The Microsoft Azure Incubations team recently unveiled Drasi, an innovative event-driven, open-source data processing system that takes a novel approach to tracking and processing rapidly changing data.

To track and process rapidly changing data, developers frequently poll the database to respond to changes. For example, when multiple temperature sensors’ telemetry data is ingested into a time-series database, a query must be run on a regular basis to track it. Similarly, an e-commerce application may need to trigger an event when a large transaction occurs. To track changes in both scenarios, the original database source must be polled on a regular basis. This puts additional strain on the database, which is already under stress from the frontend application’s intensive read/write operations.

Drasi takes a different approach to data collection by monitoring the logs generated by the database system. Every operation on a table, such as an insert, update, or delete, generates a log entry that is stored externally. Rather than querying the source, Drasi tracks changes using database logs. Because read operations are performed on log entries, the source database is less burdened.

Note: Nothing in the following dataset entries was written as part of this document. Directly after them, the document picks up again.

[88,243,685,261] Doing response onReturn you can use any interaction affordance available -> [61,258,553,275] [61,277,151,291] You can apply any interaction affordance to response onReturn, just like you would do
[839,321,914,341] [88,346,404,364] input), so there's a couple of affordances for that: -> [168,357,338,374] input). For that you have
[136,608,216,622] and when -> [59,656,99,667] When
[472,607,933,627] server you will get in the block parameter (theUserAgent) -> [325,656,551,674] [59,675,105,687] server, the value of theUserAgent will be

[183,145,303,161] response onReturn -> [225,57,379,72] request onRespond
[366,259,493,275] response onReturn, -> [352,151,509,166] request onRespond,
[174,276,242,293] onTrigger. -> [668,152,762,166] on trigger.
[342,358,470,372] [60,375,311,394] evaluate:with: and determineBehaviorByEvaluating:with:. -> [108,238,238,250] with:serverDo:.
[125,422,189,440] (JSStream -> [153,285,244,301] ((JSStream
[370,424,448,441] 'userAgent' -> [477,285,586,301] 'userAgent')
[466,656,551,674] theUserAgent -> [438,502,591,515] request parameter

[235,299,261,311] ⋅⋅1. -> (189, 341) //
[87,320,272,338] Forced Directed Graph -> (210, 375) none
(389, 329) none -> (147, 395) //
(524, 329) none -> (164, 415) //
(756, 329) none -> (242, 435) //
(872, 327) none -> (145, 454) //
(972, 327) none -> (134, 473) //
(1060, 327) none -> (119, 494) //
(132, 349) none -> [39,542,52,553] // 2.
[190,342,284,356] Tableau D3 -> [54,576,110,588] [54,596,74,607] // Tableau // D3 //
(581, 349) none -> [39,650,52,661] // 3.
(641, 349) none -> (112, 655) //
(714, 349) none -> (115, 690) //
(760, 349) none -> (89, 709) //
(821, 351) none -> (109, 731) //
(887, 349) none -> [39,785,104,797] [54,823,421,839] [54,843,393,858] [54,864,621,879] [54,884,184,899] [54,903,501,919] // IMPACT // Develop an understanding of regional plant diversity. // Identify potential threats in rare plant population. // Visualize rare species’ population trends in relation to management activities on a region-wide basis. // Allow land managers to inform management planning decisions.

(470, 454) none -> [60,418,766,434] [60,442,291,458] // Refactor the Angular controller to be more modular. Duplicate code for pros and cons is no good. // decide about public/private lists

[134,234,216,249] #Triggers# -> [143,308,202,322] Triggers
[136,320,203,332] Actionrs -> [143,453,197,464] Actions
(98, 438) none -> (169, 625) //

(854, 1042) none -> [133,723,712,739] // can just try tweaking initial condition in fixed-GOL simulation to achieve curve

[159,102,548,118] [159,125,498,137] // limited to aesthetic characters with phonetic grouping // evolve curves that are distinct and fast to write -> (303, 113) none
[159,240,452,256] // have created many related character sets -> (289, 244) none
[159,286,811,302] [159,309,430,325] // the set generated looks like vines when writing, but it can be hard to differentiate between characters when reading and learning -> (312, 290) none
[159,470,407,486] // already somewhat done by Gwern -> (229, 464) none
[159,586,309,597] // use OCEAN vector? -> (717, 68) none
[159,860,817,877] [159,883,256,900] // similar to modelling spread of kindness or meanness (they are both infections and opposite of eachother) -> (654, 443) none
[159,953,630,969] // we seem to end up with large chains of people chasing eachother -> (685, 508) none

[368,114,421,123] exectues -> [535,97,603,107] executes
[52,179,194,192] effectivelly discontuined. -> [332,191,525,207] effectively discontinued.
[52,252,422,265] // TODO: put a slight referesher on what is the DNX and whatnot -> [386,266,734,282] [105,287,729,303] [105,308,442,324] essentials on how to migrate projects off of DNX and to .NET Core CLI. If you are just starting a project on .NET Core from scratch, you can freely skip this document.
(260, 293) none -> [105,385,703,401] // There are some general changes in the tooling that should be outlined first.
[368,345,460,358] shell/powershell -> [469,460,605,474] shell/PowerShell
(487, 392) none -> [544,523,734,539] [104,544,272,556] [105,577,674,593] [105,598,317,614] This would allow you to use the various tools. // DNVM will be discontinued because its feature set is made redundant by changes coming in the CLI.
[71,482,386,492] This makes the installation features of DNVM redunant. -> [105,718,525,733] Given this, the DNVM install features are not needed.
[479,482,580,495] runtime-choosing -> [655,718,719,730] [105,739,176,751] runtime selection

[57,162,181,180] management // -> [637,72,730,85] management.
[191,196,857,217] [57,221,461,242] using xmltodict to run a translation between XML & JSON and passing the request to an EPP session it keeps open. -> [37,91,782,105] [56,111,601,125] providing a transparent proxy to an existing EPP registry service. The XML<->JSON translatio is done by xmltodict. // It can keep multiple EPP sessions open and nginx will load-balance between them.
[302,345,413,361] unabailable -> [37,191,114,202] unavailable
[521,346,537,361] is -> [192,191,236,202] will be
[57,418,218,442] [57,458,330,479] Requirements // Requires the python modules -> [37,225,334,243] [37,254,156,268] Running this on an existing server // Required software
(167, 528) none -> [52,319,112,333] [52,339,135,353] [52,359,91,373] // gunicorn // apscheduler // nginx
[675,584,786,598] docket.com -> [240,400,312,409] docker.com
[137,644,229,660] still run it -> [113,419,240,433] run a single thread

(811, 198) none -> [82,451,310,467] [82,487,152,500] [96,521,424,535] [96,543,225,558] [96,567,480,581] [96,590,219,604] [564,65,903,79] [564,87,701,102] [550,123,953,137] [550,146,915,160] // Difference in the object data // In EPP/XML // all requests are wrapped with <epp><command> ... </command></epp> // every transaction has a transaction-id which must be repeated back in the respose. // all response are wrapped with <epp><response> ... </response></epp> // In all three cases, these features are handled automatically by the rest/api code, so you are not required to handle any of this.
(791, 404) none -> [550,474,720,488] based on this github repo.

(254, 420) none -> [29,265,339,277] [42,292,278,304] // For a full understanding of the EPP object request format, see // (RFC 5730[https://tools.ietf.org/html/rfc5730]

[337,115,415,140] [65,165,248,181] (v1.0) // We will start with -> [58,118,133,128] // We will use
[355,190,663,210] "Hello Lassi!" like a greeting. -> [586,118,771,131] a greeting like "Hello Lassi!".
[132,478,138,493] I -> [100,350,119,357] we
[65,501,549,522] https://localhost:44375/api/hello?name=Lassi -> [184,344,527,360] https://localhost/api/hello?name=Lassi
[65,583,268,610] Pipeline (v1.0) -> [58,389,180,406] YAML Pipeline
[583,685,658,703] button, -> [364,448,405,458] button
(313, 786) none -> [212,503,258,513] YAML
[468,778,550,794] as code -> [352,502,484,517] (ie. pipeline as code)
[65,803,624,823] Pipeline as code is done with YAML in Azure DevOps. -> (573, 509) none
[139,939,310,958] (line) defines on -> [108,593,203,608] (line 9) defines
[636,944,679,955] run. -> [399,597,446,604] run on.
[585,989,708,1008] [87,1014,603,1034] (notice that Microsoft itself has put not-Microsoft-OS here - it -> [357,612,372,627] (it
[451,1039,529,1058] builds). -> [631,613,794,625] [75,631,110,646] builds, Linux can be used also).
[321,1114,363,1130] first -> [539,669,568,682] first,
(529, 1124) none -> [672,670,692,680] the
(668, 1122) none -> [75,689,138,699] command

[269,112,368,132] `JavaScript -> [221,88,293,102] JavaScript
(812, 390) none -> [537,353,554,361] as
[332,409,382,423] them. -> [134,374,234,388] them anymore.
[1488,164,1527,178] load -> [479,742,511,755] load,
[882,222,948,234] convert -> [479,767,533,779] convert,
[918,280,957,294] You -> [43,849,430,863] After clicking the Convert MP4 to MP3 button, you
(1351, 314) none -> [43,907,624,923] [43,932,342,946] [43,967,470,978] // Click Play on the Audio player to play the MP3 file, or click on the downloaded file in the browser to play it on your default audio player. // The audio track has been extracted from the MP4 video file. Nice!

Drasi has three key components:

Sources

This continuously monitors for critical changes by connecting to a variety of data sources within your systems. A source monitors system metrics, database updates, or application logs and collects pertinent information in real time.

Continuous Queries

Drasi employs continuous queries in place of manual, point-in-time queries, in order to continuously assess incoming changes in accordance with predetermined criteria. These queries, which are written in Cypher Query Language, integrate data from multiple sources without needing prior collation.

Reactions

Drasi runs registered automated reactions when changes finish a continuous query. These reactions can trigger a workflow that can send alerts, update other systems, or take corrective action.

In essence, Drasi converts the logs into a graph that can be queried continuously using CQL. It supports the Azure Cosmos Gremlin API database and PostgreSQL in the initial release, with additional sources to be added later.

Similar to the source databases, Drasi also supports a variety of reaction providers that include Azure EventGrid, SignalR and Debezium, an open source distributed platform for capturing changes in data.

What’s intriguing is that Drasi runs on a Kubernetes cluster with dependencies on Dapr, Redis and MongoDB. The definitions of sources, continuous queries and reactions are applied through a YAML specification to Kubernetes. There is also a command-line interface to deal with the Drasi controller running in Kubernetes.

Microsoft has already submitted Drasi to the Cloud Native Computing Foundation as a Sandbox project. The source code is available on GitHub and the documentation along with tutorials is available on the Drasi website.

It is worth noting that Microsoft has developed a platform for converting system logs and audit trails into a graph database and extending that to an event-driven environment. This opens up new opportunities for developers to create modern data processing systems based on large language models. Drasi has the potential to play an important role in RAG by providing real-time data changes as context for LLMs, enabling users and AI agents to make better decisions.